RM: I’m fascinated by the idea of statements in English about poetry being “local statements.” I’m curious, also, as to what your engagement with translation might have taught you more specifically about writing. Is there something about the sentence or the line-break that engaging with non-English works, for example, that you might not have been introduced to otherwise?

EM: It’s not quite as simple as that. I won’t repeat what I’ve written elsewhere, for example, in Planetary Noise, in Rosalía de Castro’s Galician Songs and New Leaves, or in short essays at the end of my translations of Wilson Bueno’s Paraguayan Sea or François Turcot’s My Dinosaur.

[But] when you only read/use one language, it is like an infinity pool; you think it extends everywhere and what is visible to you seems a truth. But this may not be so. By exposure to other languages, and engagement in the work of “versing” a poem from one language and culture to another—where not only the sounds but the context and references and history are very different, so words adhere differently to other words—you learn to attend more closely to the sinews of the language in which you are writing your own work, whatever that language is. Or languages. And this attentiveness to the moments in/of language leads you to places/spaces/sounds that you would not otherwise have found. There’s no “fruit” you can pluck off the tree that is one language and just graft onto your tree. It’s more about understanding the differences in the sounds of leaves, their veins, how their stems discuss light and movement, how bugs crawl up the bark and enter or burrow, how the leaves divide and reverberate the light in different seasons, how and into what terrain do the leaves fall in autumn, how do the flakes of snow fall on them.

Also, it means attending to the political history of the tree-language and of its speakers, particularly those speakers who are furthest from the usages that capital mandates—the poor, the mystics, the silent.
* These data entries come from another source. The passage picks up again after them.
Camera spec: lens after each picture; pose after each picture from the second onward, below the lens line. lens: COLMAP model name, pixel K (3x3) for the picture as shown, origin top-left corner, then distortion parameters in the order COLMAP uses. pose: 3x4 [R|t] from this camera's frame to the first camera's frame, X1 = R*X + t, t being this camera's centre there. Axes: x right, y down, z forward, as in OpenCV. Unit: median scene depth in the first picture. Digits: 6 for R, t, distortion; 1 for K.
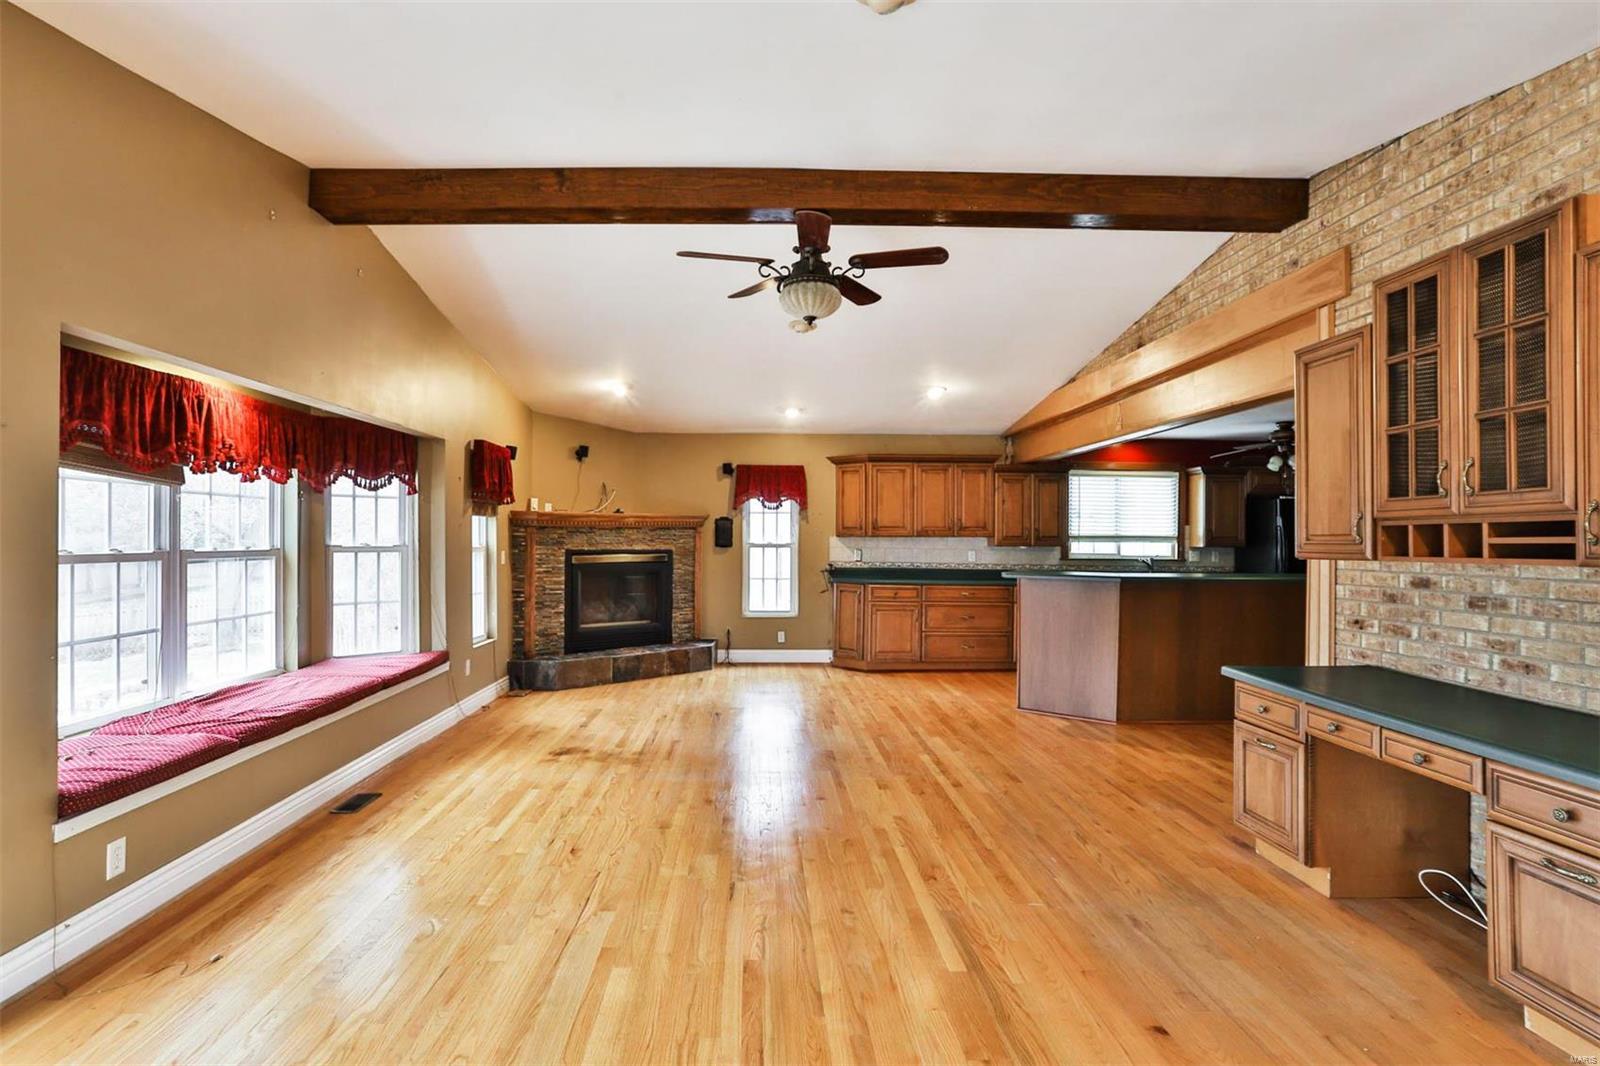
lens RADIAL K [[825.5, 0, 775.9], [0, 825.5, 529.2], [0, 0, 1]] dist [-0.046227, 0.025710]
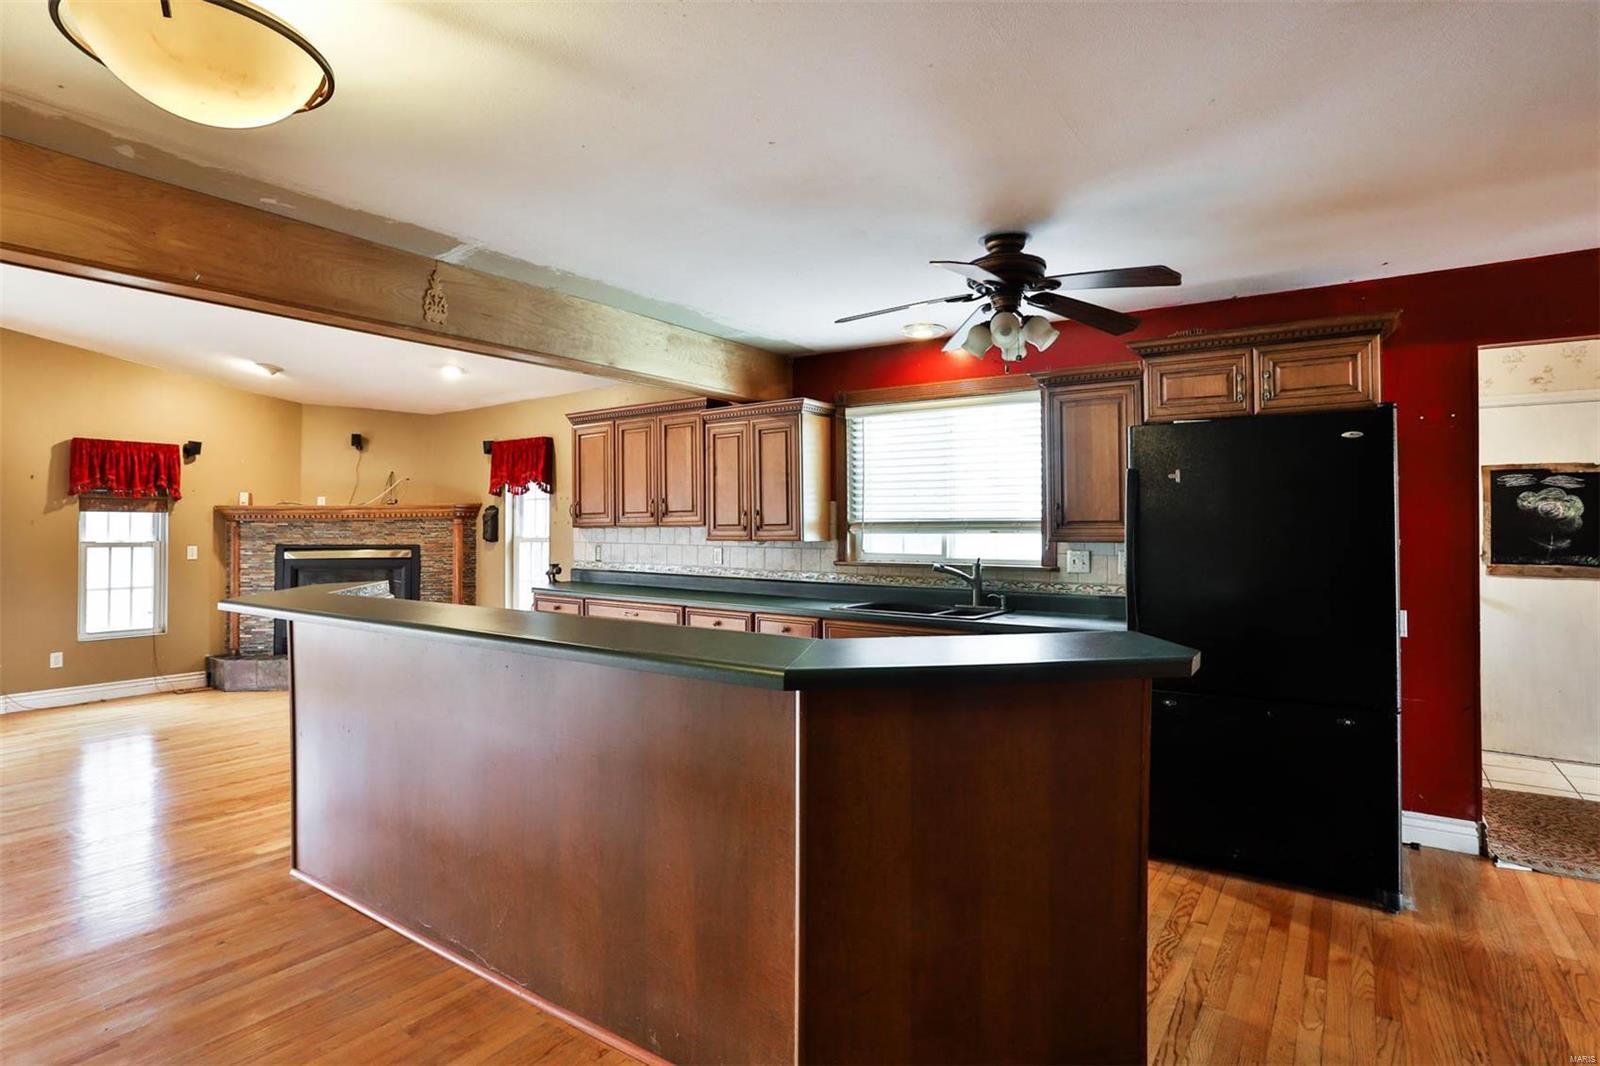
lens RADIAL K [[825.5, 0, 765.5], [0, 825.5, 516.1], [0, 0, 1]] dist [-0.046227, 0.025710]
pose [[0.794406, -0.017240, -0.607142, 1.111606], [0.017392, 0.999833, -0.005636, 0.009891], [0.607138, -0.006082, 0.794573, 0.857176]]
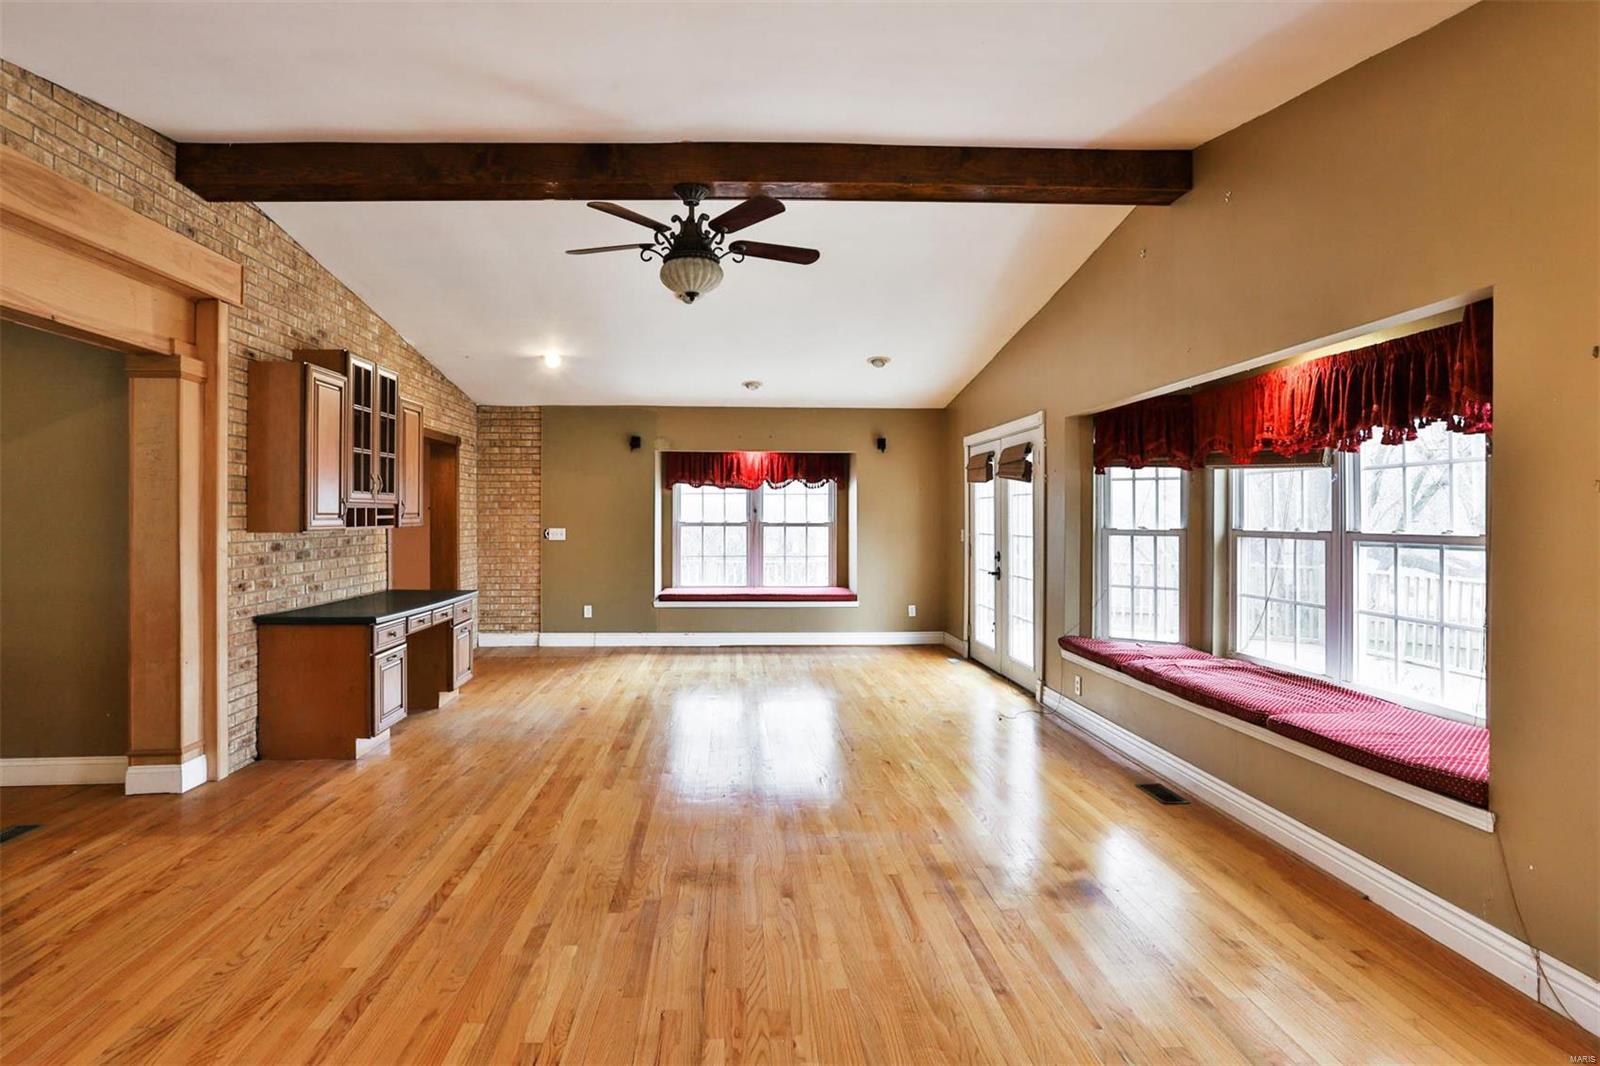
lens RADIAL K [[825.5, 0, 771.3], [0, 825.5, 507.2], [0, 0, 1]] dist [-0.046227, 0.025710]
pose [[-0.999705, -0.004063, -0.023949, -0.023258], [-0.003527, 0.999743, -0.022391, 0.015827], [0.024034, -0.022300, -0.999462, 1.531853]]
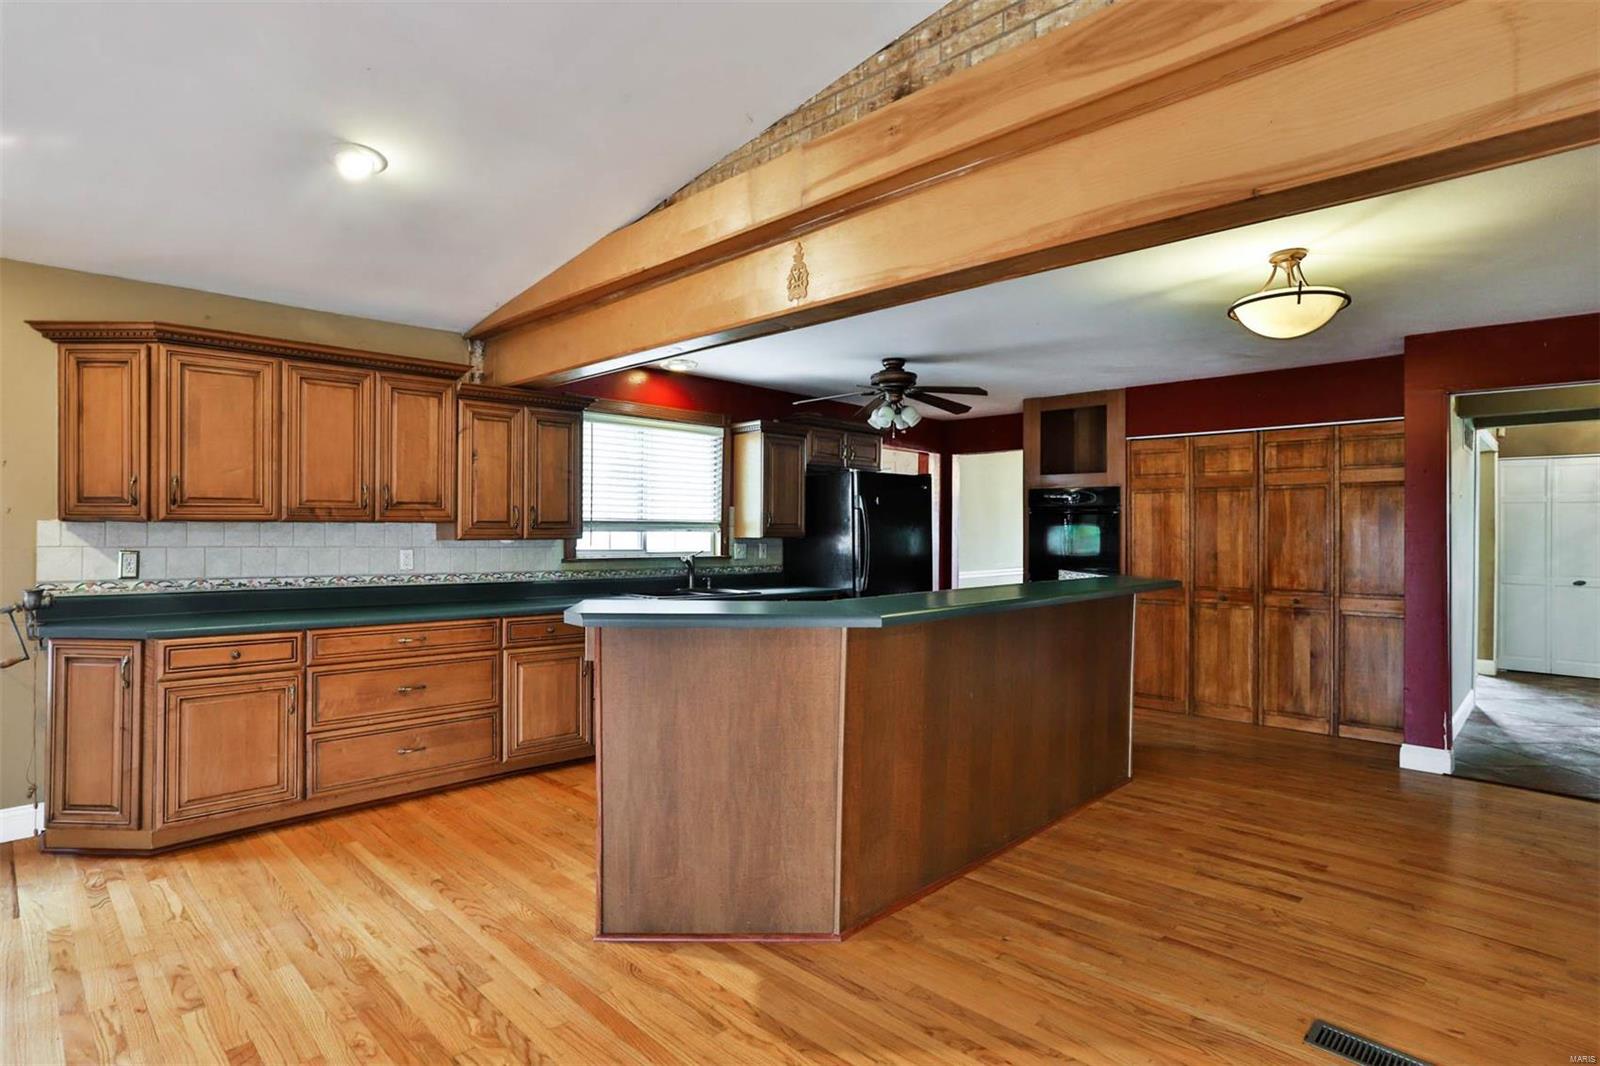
lens RADIAL K [[825.5, 0, 786.6], [0, 825.5, 528.2], [0, 0, 1]] dist [-0.046227, 0.025710]
pose [[0.725874, -0.002084, 0.687825, 0.099354], [-0.007179, 0.999918, 0.010606, 0.010157], [-0.687791, -0.012637, 0.725799, 0.783401]]
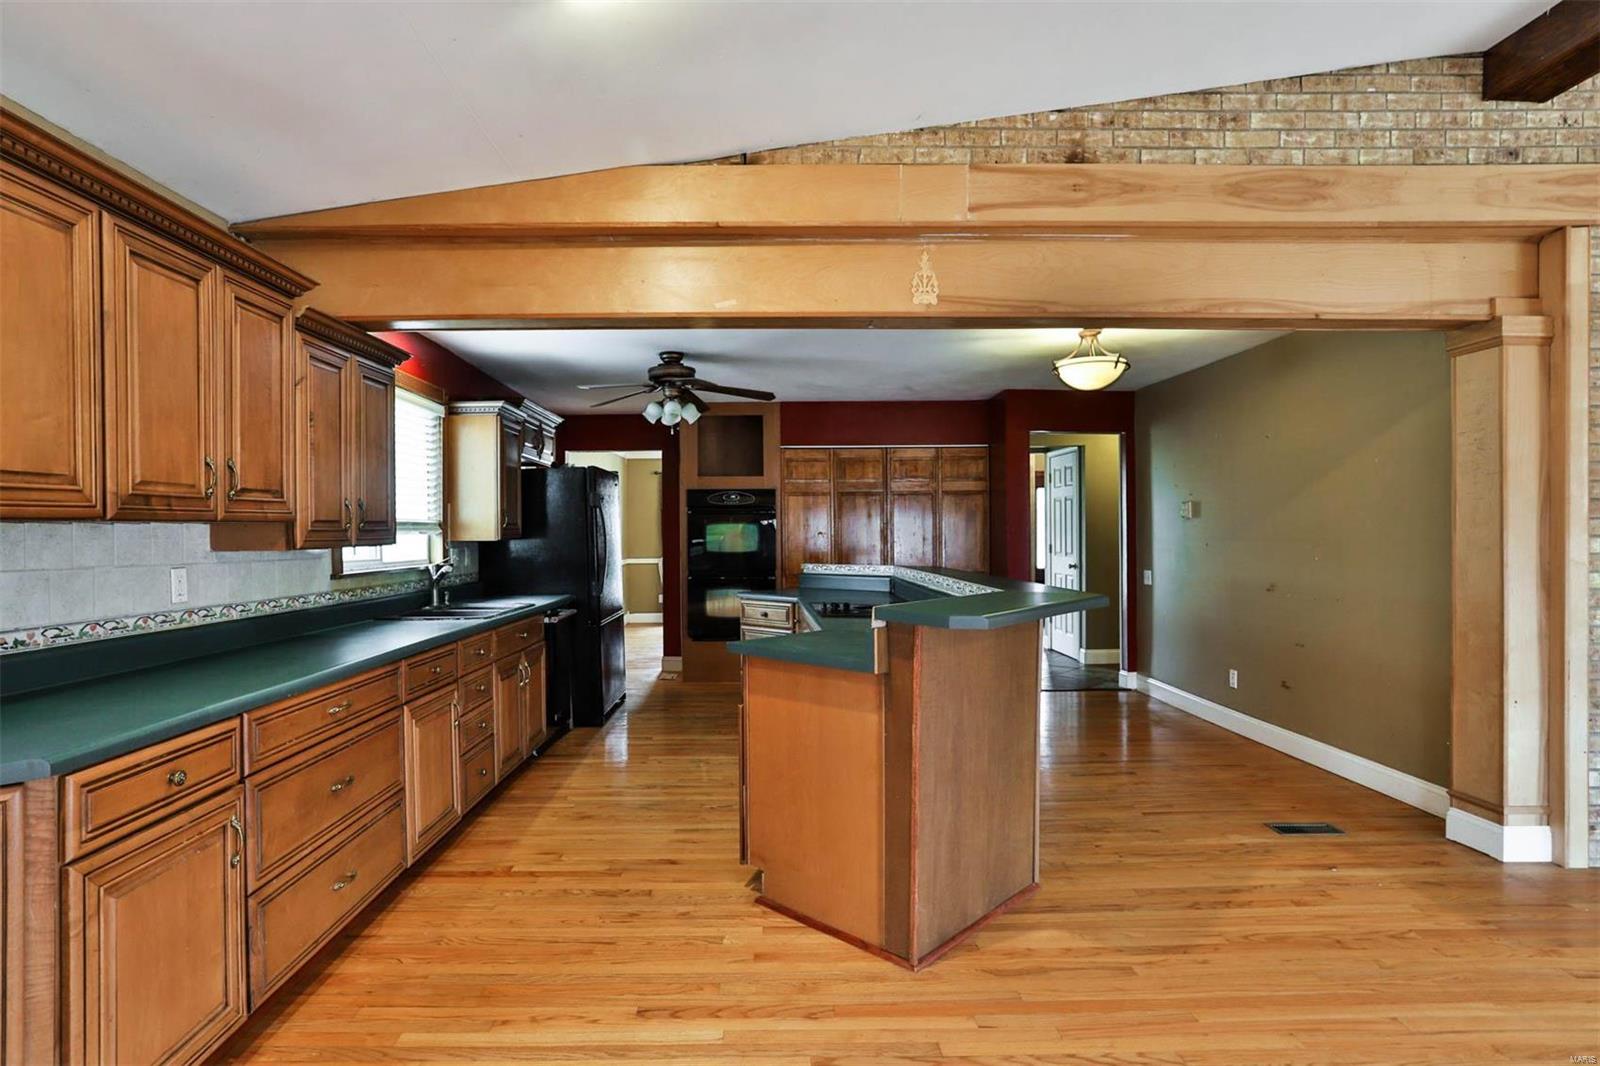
lens RADIAL K [[825.5, 0, 775.8], [0, 825.5, 540.2], [0, 0, 1]] dist [-0.046227, 0.025710]
pose [[0.013268, -0.019977, 0.999712, -0.100906], [-0.003461, 0.999794, 0.020024, 0.015500], [-0.999906, -0.003726, 0.013197, 1.299822]]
You learn over time how silence works in a different language, how the blank of the page therefore works differently. You learn the joy of sounds, their momentum and echoes and how they arise in conjunctions of syllables and structures, and you feel where sounds occur in the mouth, which is different in different languages. So your mouth changes, and your teeth, which changes your throat and ears and eyes. It’s a materiality at work on and in a body that never is exactly the same body from one moment to the next.

You don’t learn something for yourself by translating from another language; that’s the quickest answer to your question. Instead, you give yourself; you offer yourself over to something. To a transfer of sounds and reverberations: meanings. These meanings change you, physically. If you’re lucky, you come back to report on the text and experience; you hope to find someone to share it with. In this, I’ve been lucky!